July 2023
Economic & Market Update
Key Takeaway
The rally in equity markets continues despite new interest rate hikes.
During July we observed solid returns mainly in the equity markets. The stock indexes: S&P 500, ACWI* and NASDAQ, accumulated returns of 3.11%, 3.55% and 4.05%, respectively in the period. In the fixed-income markets, high-risk U.S. corporate bonds stood out, with a 1.38% increase in the month, due to the resilience of the economy, which continues to deliver better-than-expected data.
On macroeconomic issues, 187,000 new jobs were created in the U.S. during July, keeping the 3.5% unemployment rate at historically low levels. The labor report showed mixed data, while job creation and job openings were below expectations, wage growth surprised slightly to the upside.

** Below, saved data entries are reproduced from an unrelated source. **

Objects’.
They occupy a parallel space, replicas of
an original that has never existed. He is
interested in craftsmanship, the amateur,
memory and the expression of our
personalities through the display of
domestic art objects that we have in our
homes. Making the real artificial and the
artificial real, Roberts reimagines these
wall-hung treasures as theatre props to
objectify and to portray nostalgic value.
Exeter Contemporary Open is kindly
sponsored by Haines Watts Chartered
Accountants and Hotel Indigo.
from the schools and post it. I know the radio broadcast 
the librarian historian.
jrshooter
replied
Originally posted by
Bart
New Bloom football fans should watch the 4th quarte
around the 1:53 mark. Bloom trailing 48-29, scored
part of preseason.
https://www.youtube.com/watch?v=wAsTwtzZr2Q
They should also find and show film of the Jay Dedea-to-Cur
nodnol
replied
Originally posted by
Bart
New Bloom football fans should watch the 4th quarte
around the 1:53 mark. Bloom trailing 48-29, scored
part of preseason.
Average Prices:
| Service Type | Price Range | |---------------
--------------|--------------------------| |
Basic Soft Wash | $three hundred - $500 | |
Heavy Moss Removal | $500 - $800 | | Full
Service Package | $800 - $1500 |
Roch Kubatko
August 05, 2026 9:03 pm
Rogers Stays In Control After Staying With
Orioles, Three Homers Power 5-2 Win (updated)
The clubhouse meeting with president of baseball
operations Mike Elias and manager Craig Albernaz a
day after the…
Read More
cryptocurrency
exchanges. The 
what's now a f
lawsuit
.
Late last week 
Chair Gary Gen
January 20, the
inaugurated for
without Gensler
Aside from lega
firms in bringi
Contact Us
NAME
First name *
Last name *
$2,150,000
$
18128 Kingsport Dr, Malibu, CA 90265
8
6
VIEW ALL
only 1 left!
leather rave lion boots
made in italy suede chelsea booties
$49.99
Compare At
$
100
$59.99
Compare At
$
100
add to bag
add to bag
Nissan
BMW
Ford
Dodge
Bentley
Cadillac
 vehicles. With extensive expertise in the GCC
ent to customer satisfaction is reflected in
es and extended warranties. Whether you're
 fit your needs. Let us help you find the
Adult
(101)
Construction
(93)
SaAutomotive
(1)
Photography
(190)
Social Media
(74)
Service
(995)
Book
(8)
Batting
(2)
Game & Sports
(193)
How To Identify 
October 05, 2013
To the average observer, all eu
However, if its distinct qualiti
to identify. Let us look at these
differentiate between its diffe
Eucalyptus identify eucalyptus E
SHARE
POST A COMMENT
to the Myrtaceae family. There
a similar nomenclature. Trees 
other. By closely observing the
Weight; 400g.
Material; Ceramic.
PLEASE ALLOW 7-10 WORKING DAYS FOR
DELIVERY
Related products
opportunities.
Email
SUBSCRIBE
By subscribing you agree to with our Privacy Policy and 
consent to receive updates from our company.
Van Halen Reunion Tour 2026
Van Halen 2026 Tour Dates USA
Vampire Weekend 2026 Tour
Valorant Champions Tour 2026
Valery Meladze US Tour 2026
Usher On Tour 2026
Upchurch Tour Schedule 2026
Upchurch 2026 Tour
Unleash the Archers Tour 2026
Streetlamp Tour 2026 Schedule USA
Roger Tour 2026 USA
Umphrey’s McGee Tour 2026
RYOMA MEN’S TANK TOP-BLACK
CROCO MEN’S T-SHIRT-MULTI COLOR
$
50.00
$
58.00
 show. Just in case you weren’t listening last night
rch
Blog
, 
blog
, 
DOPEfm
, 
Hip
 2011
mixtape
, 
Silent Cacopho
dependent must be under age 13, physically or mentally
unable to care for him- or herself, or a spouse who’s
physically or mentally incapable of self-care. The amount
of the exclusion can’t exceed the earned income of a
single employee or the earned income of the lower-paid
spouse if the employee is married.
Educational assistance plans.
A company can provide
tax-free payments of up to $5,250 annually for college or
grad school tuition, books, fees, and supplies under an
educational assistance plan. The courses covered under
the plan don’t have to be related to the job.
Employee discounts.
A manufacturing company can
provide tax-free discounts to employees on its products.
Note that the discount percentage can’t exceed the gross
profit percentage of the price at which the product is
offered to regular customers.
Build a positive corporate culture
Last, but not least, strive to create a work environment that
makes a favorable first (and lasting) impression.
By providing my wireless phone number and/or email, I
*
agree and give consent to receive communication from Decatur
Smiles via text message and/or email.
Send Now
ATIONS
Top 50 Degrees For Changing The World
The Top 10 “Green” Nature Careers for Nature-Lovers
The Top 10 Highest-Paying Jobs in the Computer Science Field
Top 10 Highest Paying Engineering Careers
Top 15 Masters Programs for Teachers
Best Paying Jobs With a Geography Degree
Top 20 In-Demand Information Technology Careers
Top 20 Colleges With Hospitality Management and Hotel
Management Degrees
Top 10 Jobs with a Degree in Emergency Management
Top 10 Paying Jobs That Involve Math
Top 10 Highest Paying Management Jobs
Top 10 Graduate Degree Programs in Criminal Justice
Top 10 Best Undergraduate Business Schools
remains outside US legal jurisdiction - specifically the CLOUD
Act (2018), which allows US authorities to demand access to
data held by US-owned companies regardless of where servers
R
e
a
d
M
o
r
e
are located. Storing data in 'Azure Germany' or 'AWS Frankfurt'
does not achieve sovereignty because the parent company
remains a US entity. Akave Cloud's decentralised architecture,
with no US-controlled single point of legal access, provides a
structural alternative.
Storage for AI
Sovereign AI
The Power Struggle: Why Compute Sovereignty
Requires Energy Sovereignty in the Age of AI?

On the other hand, the 2nd quarter corporate results of the S&P500 companies surprised favorably, as more than 70% of them have exceeded expected earnings despite having lower revenues. This is mainly due to the fact that companies have increased their prices to pass on costs to the final consumer and thus defend their margins. However, as inflation continues to decline, companies will see their power to increase prices reduced and, therefore, forced to adopt layoffs and/or cost cuts to protect their margins. This dynamic should lead to a gradual moderation in the labor market.
Finally, on August 1, one of the three largest rating agencies in the world, Fitch Ratings downgraded the U.S. government's long-term credit rating from AAA to AA+, the main reasons being: rising short-term fiscal deficits, unsustainable debt and deficit trajectories, and polarization on the part of policymakers to solve them. However, it should be noted that the U.S. market is the deepest and most liquid in the world. At Grupo Inversión we believe that the downside impacts will be limited and gradual, but note that the trajectory of higher deficits could be a problem if the economy is entering a secular shift towards higher interest rates.
Grupo Inversión's committee agreed to take advantage of this new increase in rates to increase fixed-rate holdings in its portfolios in order to position itself for the medium and long term.